**What is expected**
Render the records from the line containing "What is the smallest value displayed?" through the line containing "Read this box", both included, as a JSON list of strings with one string per line, leaving out blank lines.

**Dataset excerpts**
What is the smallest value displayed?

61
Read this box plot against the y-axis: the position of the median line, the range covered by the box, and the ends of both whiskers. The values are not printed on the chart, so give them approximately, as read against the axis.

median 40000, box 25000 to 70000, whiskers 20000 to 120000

...

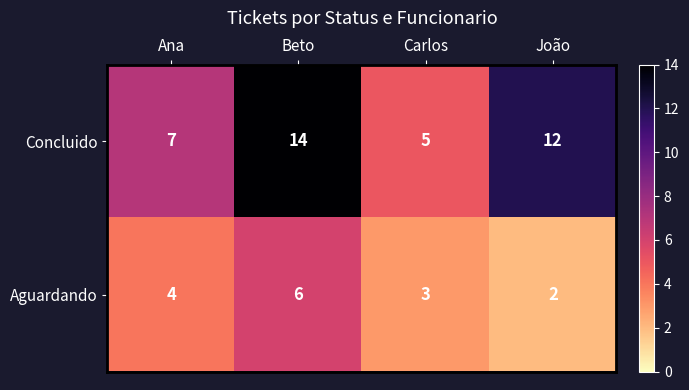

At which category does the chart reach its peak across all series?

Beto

**Result**
[
  "What is the smallest value displayed?",
  "61",
  "Read this box plot against the y-axis: the position of the median line, the range covered by the box, and the ends of both whiskers. The values are not printed on the chart, so give them approximately, as read against the axis."
]